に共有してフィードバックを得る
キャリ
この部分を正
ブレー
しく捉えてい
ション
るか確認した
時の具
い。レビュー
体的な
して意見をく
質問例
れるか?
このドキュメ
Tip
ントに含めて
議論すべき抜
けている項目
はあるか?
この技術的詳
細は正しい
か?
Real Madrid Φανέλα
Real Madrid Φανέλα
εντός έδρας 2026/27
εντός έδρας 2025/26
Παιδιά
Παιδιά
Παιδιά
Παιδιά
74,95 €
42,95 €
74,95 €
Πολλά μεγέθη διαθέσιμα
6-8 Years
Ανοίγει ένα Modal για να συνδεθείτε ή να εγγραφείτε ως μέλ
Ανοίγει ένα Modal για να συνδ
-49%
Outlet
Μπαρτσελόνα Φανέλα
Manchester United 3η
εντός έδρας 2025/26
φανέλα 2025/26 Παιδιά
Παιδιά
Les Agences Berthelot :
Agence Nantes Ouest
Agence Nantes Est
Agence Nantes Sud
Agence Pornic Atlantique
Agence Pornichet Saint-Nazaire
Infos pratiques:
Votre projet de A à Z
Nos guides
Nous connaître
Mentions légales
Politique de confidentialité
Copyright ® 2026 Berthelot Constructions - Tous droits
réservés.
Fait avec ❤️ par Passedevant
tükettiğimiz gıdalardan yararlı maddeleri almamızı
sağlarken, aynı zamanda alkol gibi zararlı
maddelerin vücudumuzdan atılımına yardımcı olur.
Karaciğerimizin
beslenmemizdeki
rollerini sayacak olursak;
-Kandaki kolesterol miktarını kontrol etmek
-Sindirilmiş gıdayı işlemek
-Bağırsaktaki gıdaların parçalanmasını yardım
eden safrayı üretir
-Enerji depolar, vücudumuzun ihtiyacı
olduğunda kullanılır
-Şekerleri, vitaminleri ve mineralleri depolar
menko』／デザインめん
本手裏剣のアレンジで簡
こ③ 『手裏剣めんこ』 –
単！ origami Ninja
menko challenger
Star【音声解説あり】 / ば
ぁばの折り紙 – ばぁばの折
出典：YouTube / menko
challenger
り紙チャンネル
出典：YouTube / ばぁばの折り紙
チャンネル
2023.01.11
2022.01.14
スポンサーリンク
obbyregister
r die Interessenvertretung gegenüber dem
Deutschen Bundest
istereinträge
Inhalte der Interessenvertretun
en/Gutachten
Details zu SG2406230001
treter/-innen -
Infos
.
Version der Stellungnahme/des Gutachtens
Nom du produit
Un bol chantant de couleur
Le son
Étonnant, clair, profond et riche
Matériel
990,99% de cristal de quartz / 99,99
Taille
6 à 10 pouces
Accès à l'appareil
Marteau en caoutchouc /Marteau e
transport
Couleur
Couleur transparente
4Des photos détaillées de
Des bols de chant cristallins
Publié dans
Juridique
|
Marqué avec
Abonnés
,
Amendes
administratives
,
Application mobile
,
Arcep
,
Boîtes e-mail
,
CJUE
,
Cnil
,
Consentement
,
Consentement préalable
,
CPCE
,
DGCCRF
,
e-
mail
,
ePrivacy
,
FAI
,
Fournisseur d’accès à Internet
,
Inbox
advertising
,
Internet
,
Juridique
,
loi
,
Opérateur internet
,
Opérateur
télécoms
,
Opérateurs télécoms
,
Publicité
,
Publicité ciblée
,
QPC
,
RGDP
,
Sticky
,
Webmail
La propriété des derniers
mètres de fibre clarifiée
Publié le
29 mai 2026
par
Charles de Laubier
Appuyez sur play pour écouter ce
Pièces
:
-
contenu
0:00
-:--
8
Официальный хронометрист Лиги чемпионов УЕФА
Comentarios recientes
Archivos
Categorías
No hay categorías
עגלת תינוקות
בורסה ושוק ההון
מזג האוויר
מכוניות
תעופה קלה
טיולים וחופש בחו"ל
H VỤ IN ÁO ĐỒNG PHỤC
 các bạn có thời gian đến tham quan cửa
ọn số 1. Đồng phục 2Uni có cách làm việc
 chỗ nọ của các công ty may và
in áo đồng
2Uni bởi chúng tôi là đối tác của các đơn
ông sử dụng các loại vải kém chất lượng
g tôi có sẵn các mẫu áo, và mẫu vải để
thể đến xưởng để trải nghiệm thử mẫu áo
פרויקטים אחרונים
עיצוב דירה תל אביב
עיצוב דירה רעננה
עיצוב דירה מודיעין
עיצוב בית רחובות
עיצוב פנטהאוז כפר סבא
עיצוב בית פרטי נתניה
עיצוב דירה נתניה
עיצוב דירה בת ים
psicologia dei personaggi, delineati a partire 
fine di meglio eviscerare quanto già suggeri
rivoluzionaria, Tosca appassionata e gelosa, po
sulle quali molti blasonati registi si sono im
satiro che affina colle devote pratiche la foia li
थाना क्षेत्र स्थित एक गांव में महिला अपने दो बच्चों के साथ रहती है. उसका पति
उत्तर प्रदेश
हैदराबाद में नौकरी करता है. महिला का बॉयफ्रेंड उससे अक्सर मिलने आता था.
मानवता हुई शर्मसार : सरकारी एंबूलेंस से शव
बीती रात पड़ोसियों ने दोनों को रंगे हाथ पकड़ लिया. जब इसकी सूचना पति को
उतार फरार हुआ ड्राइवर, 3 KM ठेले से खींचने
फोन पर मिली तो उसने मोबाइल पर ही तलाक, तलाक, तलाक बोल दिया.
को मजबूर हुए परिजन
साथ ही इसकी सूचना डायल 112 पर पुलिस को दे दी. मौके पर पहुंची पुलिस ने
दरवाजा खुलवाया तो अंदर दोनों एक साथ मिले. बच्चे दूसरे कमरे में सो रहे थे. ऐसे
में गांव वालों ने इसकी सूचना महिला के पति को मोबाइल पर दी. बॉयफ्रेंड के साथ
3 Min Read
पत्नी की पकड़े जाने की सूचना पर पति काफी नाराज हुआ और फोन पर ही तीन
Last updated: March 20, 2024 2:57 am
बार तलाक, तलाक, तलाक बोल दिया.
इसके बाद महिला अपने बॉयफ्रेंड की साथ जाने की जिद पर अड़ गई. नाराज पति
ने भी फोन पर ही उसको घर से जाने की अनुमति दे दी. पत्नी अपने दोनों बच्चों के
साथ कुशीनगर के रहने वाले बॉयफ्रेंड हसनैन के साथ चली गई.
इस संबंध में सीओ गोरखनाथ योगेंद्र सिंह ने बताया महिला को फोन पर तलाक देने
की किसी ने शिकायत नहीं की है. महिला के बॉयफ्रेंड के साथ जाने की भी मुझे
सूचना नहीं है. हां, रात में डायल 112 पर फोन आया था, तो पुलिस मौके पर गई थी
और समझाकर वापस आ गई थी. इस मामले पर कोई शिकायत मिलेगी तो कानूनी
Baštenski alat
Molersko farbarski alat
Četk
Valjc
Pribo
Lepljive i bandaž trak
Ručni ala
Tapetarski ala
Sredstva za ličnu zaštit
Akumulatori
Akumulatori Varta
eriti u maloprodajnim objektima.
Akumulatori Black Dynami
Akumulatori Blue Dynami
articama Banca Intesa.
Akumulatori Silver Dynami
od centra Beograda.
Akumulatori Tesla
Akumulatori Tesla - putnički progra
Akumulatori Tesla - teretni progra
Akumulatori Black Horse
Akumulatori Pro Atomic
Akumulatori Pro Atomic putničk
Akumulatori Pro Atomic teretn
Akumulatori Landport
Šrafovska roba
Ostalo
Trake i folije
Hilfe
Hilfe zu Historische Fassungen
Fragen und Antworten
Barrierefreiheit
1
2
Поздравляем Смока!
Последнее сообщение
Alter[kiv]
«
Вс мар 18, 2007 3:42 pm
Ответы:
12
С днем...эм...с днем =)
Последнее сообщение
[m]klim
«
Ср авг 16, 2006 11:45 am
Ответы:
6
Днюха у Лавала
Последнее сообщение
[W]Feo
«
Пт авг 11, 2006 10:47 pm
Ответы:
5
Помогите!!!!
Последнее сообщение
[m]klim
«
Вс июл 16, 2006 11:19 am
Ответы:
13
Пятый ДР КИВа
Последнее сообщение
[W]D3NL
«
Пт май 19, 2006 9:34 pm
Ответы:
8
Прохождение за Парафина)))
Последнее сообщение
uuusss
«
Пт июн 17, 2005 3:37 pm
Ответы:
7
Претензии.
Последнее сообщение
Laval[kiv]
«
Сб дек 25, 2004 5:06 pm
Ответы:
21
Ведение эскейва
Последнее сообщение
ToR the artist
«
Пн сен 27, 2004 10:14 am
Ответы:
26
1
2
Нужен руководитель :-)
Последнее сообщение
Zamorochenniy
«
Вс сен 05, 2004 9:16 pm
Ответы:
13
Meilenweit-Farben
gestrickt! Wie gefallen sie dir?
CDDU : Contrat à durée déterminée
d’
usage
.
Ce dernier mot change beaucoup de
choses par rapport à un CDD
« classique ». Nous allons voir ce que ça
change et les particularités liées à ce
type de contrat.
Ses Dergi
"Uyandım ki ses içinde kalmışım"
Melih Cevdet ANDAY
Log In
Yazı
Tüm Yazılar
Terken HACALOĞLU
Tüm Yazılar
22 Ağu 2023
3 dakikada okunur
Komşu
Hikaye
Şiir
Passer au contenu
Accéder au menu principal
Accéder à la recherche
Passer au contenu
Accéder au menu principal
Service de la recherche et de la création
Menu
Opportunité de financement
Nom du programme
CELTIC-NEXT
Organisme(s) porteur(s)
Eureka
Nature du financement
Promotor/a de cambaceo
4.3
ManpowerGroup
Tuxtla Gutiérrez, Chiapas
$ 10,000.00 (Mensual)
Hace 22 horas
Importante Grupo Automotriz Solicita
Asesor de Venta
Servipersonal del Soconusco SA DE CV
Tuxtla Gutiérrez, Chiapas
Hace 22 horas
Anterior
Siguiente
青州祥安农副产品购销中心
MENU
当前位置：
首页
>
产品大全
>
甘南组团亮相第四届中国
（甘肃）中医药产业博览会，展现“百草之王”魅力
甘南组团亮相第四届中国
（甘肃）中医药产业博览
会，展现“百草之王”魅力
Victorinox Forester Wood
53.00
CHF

§ §

- What to produce -
Write out, exactly as they appear, the lines from the one containing "22 Ağu 2023" through the last line of the records above, both included, and nothing more.

- Response to this task -
22 Ağu 2023
3 dakikada okunur
Komşu
Hikaye
Şiir
Passer au contenu
Accéder au menu principal
Accéder à la recherche
Passer au contenu
Accéder au menu principal
Service de la recherche et de la création
Menu
Opportunité de financement
Nom du programme
CELTIC-NEXT
Organisme(s) porteur(s)
Eureka
Nature du financement
Promotor/a de cambaceo
4.3
ManpowerGroup
Tuxtla Gutiérrez, Chiapas
$ 10,000.00 (Mensual)
Hace 22 horas
Importante Grupo Automotriz Solicita
Asesor de Venta
Servipersonal del Soconusco SA DE CV
Tuxtla Gutiérrez, Chiapas
Hace 22 horas
Anterior
Siguiente
青州祥安农副产品购销中心
MENU
当前位置：
首页
>
产品大全
>
甘南组团亮相第四届中国
（甘肃）中医药产业博览会，展现“百草之王”魅力
甘南组团亮相第四届中国
（甘肃）中医药产业博览
会，展现“百草之王”魅力
Victorinox Forester Wood
53.00
CHF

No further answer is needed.